Tool life indicates the duration of time within which a cutting tool provides satisfactory performance in machining. Taylor’s Tool Life equation provides the relationship between cutting velocity (V) and tool life (T) through a polynomial expression as given below. The constant n is called Taylorian Exponent, while constant C is known as Taylor’s Constant.

\[V{\left( T \right)^n} = C\]

Step-1: Speed to cutting velocity conversion

The Taylor’s Tool Life equation is based on the cutting velocity (V). However, speed values are given in the question. So it is first required to convert given speed values into cutting velocity. In case of straight turning operation in lathe, the rotational speed of job (N in rpm) can be converted to cutting velocity (V in m/min) using the workpiece diameter (D in mm), as given below.

\[V = \frac{{\pi DN}}{{1000}}\]

Step-2: Formulate the problem

In question, two speed values and the corresponding tool life values are given. Therefore, designating the cases as 1 and 2, the followings can be written.

T₁ = 10 min for N₁ = 284 rpm

T₂ = 60 min for N₂ = 232 rpm

As the workpiece material, tool material, feed, depth of cut, and cutting environment are unchanged between the two given cases, so the constants n and C values of the Taylor’s Tool Life equation will remain same in both the cases. Accordingly, following two equations can be written.

\[{V_1}{\left( {{T_1}} \right)^n} = C\]

\[{V_2}{\left( {{T_2}} \right)^n} = C\]

Step-3: Calculating the value of Taylorian Exponent (n)

The value of n can be calculated by solving above two equations. For the same C, the left hand side of the above two equations can be equated. The velocity component can also be substituted with the speed following the above mentioned formula. The workpiece diameter is same for both the cases, and thus it will cancel out. Further solving the expressions taking logarithm, the n can be obtained.
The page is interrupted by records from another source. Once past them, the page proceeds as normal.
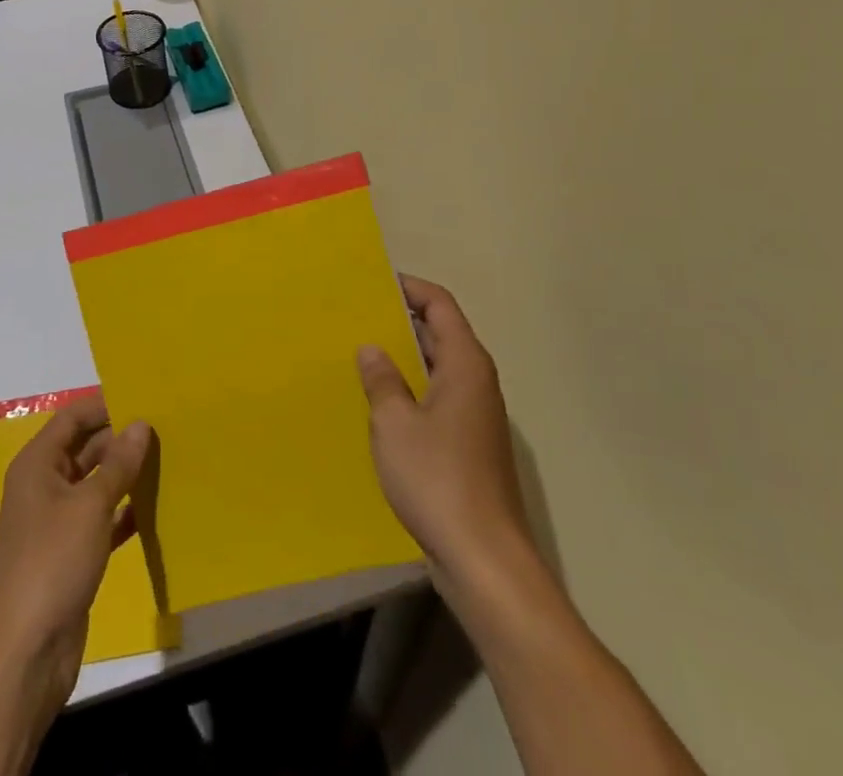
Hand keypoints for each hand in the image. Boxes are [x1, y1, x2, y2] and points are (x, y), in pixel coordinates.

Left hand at [0, 397, 150, 719]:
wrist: (26, 652)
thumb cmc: (53, 562)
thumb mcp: (90, 505)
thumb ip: (118, 463)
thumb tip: (140, 424)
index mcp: (37, 465)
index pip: (72, 418)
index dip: (104, 404)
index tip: (143, 396)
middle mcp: (43, 487)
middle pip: (84, 449)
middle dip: (119, 439)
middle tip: (164, 428)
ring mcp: (55, 523)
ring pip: (94, 485)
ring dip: (125, 475)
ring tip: (166, 460)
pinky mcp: (70, 555)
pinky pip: (100, 520)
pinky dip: (123, 512)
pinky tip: (154, 507)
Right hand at [357, 276, 533, 593]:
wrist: (485, 560)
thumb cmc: (438, 478)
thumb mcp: (394, 423)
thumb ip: (382, 379)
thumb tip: (372, 348)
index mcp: (466, 364)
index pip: (440, 305)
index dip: (410, 287)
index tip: (373, 282)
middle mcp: (477, 382)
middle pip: (441, 333)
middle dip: (402, 322)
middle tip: (357, 318)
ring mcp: (477, 416)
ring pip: (438, 369)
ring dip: (404, 360)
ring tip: (361, 356)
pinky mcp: (471, 446)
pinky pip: (438, 400)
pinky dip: (412, 392)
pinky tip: (380, 406)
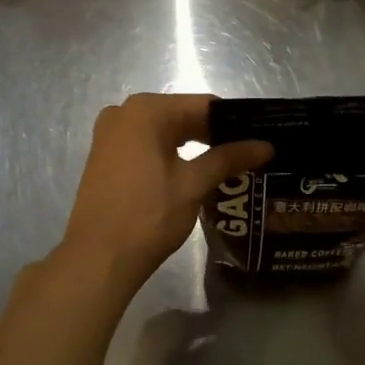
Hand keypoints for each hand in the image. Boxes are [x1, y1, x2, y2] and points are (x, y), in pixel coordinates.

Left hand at [58, 94, 271, 290]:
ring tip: (229, 166)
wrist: (98, 258)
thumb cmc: (149, 215)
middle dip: (215, 135)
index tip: (261, 138)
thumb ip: (229, 158)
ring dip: (195, 146)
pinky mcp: (106, 156)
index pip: (204, 106)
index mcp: (146, 110)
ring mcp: (111, 134)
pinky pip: (148, 145)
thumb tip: (266, 146)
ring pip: (165, 132)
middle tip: (250, 155)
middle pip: (183, 116)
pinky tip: (195, 173)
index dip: (236, 122)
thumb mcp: (194, 184)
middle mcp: (124, 112)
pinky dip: (172, 155)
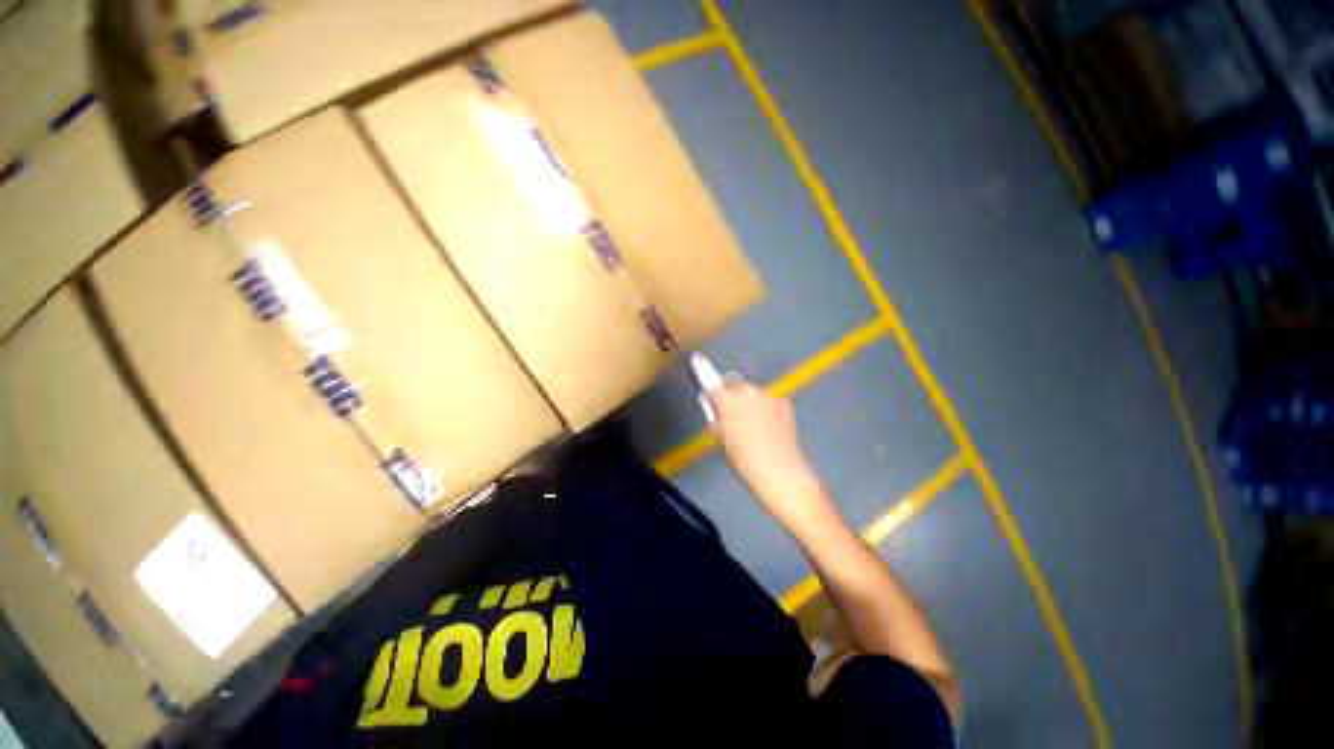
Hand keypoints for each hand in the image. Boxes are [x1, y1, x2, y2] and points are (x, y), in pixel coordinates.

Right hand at [703, 377, 828, 524]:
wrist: (778, 470)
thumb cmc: (742, 458)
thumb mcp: (719, 437)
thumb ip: (714, 414)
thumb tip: (712, 401)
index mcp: (727, 400)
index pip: (712, 383)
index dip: (704, 374)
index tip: (698, 359)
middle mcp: (747, 391)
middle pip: (734, 383)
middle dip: (731, 392)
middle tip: (732, 412)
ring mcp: (768, 395)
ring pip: (753, 392)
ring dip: (750, 401)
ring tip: (754, 423)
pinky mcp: (784, 402)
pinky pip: (769, 401)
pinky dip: (766, 408)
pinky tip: (769, 426)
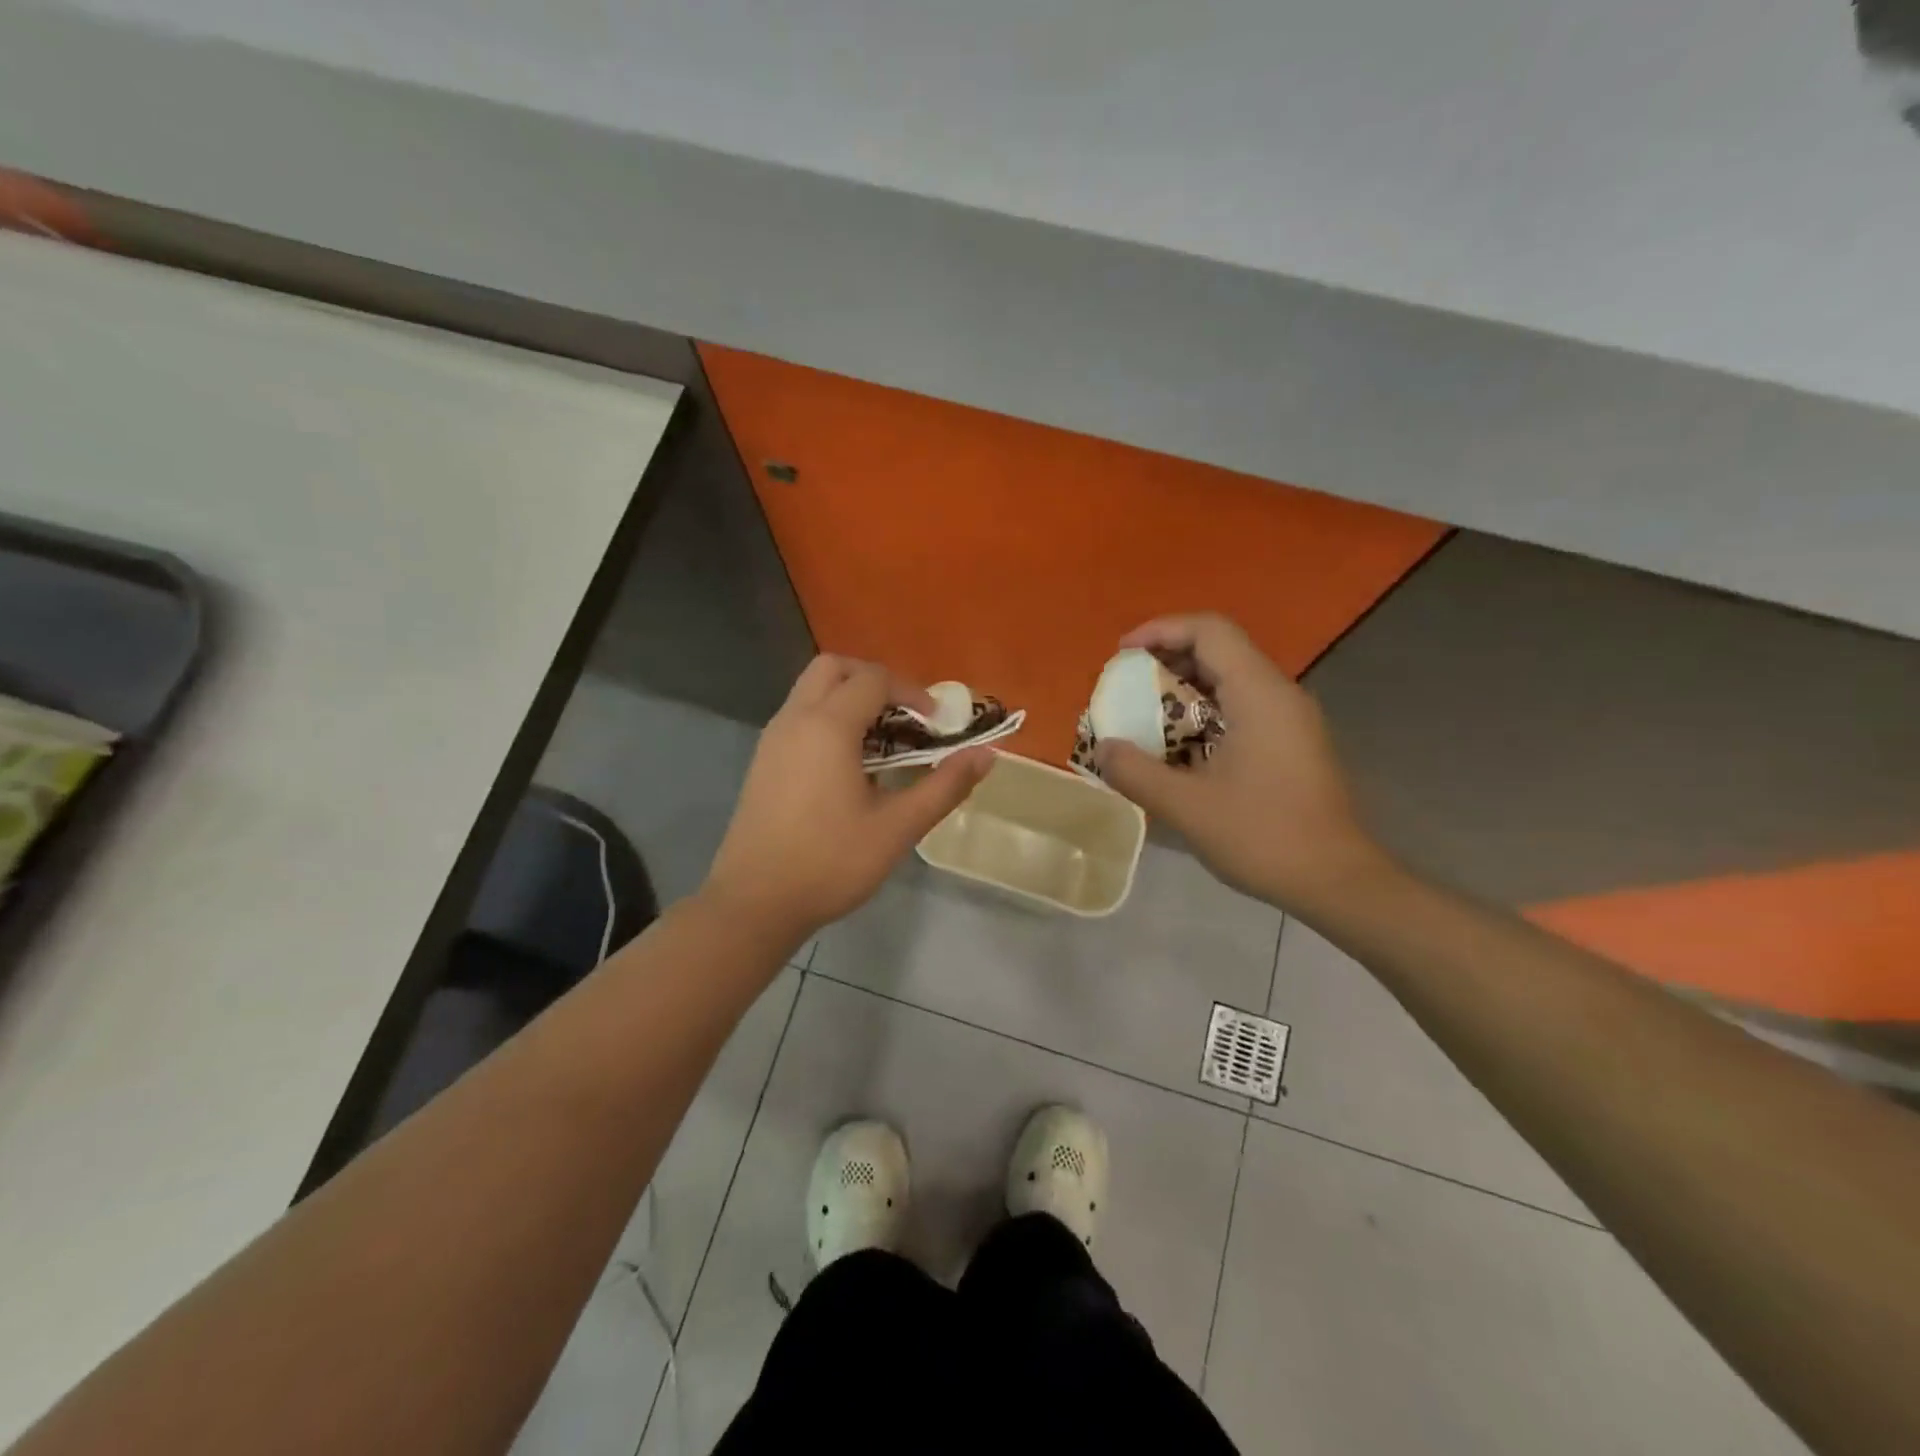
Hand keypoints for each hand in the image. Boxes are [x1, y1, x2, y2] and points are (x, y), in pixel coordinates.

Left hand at [704, 655, 991, 941]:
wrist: (755, 902)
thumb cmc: (830, 862)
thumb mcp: (898, 828)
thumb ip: (945, 786)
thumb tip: (986, 754)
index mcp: (827, 726)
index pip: (873, 679)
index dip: (911, 693)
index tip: (936, 724)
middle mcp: (795, 719)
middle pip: (834, 668)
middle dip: (874, 681)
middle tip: (905, 717)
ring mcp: (773, 739)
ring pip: (811, 690)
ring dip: (850, 699)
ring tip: (883, 742)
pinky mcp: (763, 761)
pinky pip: (799, 716)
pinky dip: (828, 718)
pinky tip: (849, 766)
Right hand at [1094, 614, 1388, 911]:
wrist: (1336, 881)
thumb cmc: (1264, 836)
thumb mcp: (1187, 807)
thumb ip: (1137, 772)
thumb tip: (1103, 748)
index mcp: (1259, 694)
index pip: (1209, 631)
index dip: (1161, 630)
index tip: (1122, 654)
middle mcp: (1279, 694)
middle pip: (1220, 650)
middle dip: (1167, 658)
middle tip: (1126, 684)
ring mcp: (1290, 719)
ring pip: (1231, 679)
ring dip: (1184, 687)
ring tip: (1144, 713)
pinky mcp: (1292, 742)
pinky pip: (1241, 706)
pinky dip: (1204, 711)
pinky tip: (1179, 745)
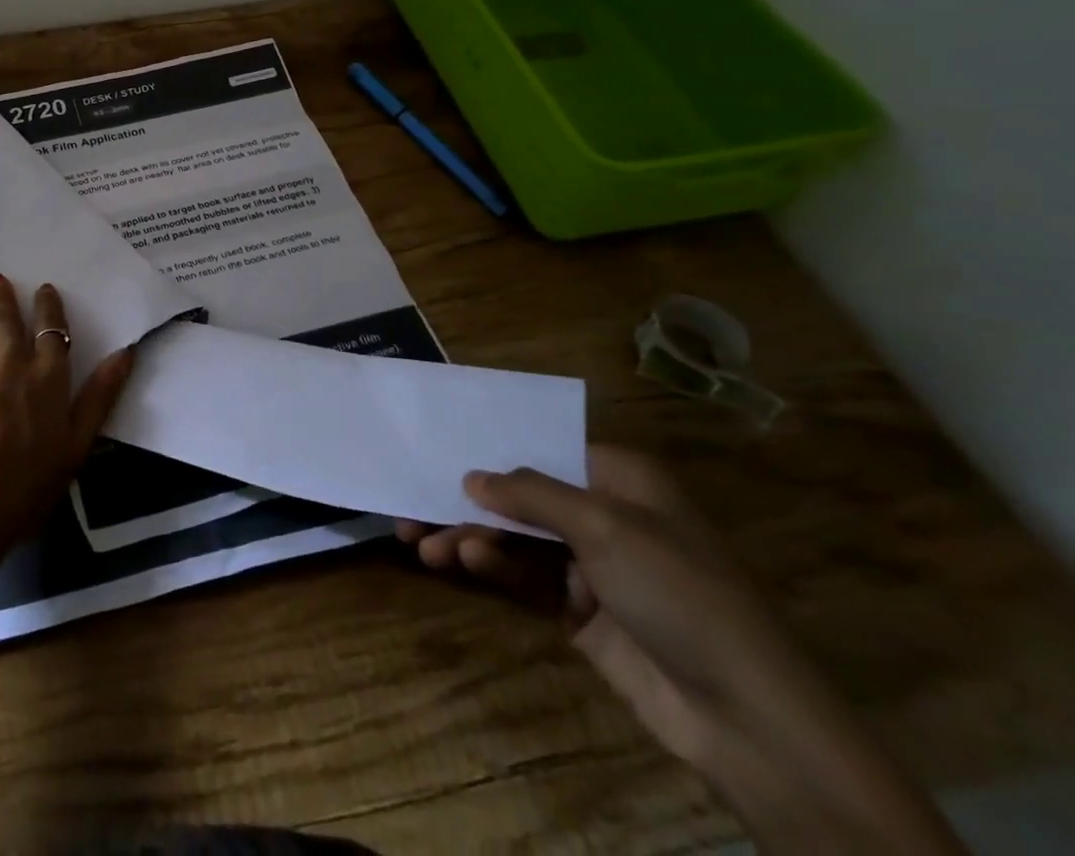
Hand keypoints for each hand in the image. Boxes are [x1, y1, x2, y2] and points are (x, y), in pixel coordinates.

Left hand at [0, 273, 132, 571]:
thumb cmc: (21, 489)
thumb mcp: (75, 447)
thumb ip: (100, 396)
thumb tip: (127, 352)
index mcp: (45, 372)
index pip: (51, 326)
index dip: (48, 305)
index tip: (44, 289)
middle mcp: (5, 356)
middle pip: (5, 315)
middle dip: (2, 295)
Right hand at [398, 448, 964, 852]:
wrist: (745, 717)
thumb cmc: (677, 591)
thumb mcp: (602, 526)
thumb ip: (529, 494)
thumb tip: (471, 477)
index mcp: (618, 477)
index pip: (541, 444)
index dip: (490, 443)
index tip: (437, 439)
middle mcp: (602, 513)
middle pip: (519, 494)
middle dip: (466, 499)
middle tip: (411, 501)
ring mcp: (590, 564)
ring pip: (512, 536)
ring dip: (468, 535)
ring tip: (422, 541)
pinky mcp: (578, 610)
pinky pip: (522, 576)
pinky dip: (489, 566)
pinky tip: (459, 561)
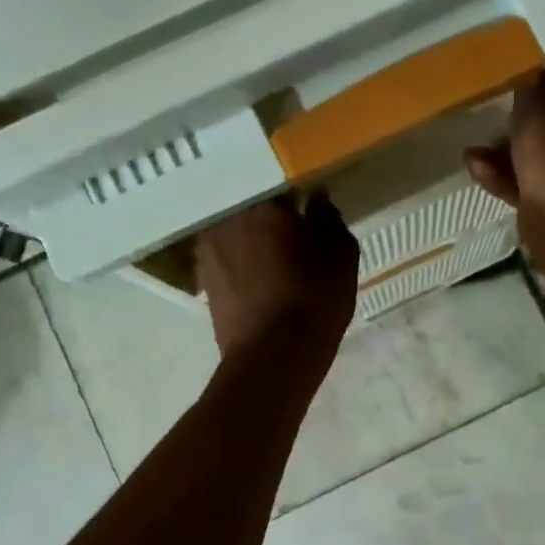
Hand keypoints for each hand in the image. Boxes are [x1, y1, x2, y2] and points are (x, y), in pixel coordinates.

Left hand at [195, 195, 358, 364]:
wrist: (272, 358)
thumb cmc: (315, 301)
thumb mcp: (341, 257)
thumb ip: (329, 219)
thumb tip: (316, 199)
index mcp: (265, 205)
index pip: (282, 186)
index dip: (297, 199)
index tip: (309, 211)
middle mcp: (229, 219)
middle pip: (254, 209)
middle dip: (271, 219)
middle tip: (292, 237)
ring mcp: (209, 249)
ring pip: (237, 233)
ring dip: (252, 241)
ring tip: (274, 262)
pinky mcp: (202, 279)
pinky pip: (226, 258)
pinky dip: (240, 264)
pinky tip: (257, 282)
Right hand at [464, 69, 544, 207]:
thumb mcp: (538, 94)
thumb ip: (536, 85)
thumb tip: (540, 81)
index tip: (535, 90)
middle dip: (531, 128)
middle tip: (501, 122)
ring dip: (510, 156)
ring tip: (477, 150)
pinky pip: (534, 186)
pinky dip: (506, 178)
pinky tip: (476, 168)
The solution is shown below.

\[\begin{array}{l}
{V_1}{\left( {{T_1}} \right)^n} = {V_2}{\left( {{T_2}} \right)^n}\\
\left( {\frac{{\pi D{N_1}}}{{1000}}} \right){\left( {{T_1}} \right)^n} = \left( {\frac{{\pi D{N_2}}}{{1000}}} \right){\left( {{T_2}} \right)^n}\\
{N_1}{\left( {{T_1}} \right)^n} = {N_2}{\left( {{T_2}} \right)^n}\\
\left( {\frac{{{N_1}}}{{{N_2}}}} \right) = {\left( {\frac{{{T_2}}}{{{T_1}}}} \right)^n}\\
\left( {\frac{{284}}{{232}}} \right) = {\left( {\frac{{60}}{{10}}} \right)^n}\\
\ln \left( {\frac{{284}}{{232}}} \right) = n\ln \left( {\frac{{60}}{{10}}} \right)\\
0.202 = n \times 1.792\\
n = 0.11
\end{array}\]

Therefore, the calculated value of Taylorian Exponent for the given case is n = 0.11. It is one unitless quantity.

It is also possible to plot the variation of tool life with speed, as shown below. All the constant terms can be subsumed in a new constant term (C₁).

\[\begin{array}{l}
V{T^n} = C\\
\left( {\frac{{\pi DN}}{{1000}}} \right){T^n} = C\\
N{T^n} = \frac{{1000C}}{{\pi D}}\\
N{T^n} = {C_1}
\end{array}\]